I really liked the story about Nura and the magic telescope lens. Really neat. Lots of good detail and imagery. I like Nura's character and how she's secretly a sorceress. I love the story telling format. It works for a shorter piece like this. I also like the last line about the birds.
My only suggestion would be to maybe give the beakers and flasks and potions creative names. I'd go heavier on imagery in his workshop. Maybe everywhere. You really gave us great details for Nura and for the Mushtarij constellation and you could do the same with other things. Like, describe the view from the balcony. Describe the telescope. Just a line or two to give these things life and hint of mystery. Describe the bottle.
I enjoyed the snippet/chapter and wonder what happened to poor Jeff. Obviously, some police worthy crime was discovered between the time Shirley called her husband and he got to his house.
The plot was decent. A sick man seems to have disappeared. Everything is in its place except that there is an unexplainable amount of dust everywhere and his clothing lying in a pile. So I'm thinking maybe something supernatural has happened to him? A new girl friend is mentioned. An earlier accident, so lots of hints of what might explain his disappearance. I really liked all the little clues to a bigger picture.
This reads like a first draft with lots of little mistakes and clunky sentences. I also think both Shirley and Eric wouldn't be too concerned about breaking in if they thought their friend might be lying on the floor somewhere, especially if he should be home.
If this is a first draft, then none of those things really matter and will be taken care of later.
I really enjoyed the story. A man's whole outlook on life is changed because he believes his money has been stolen by a train vendor. Then he learns it was the well dressed gentleman. And eventually, after falling into a cynical state, he learns even that man had tried to return the money.
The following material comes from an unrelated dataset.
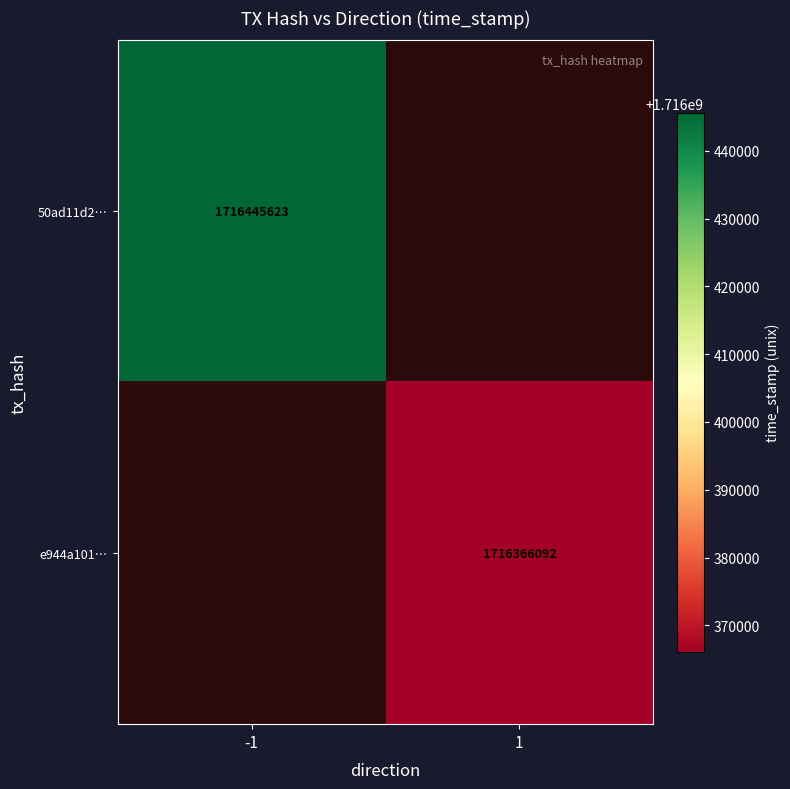

True or false: 50ad11d2… has a value of 2922213417.0 at -1.

False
And, unfortunately, the money seemed to have soured the old man's life, as well. Driving a wedge between his son, sitting there when it could have helped his wife, until he had to spend it to save himself.
I loved the train scene and the simple, straight forward dialogue. I liked the POV's thoughts on everything, too.
My only recommendation would be to make what the older man did with the money more explicit. I wasn't sure if any was left, or what he did with it, if anything.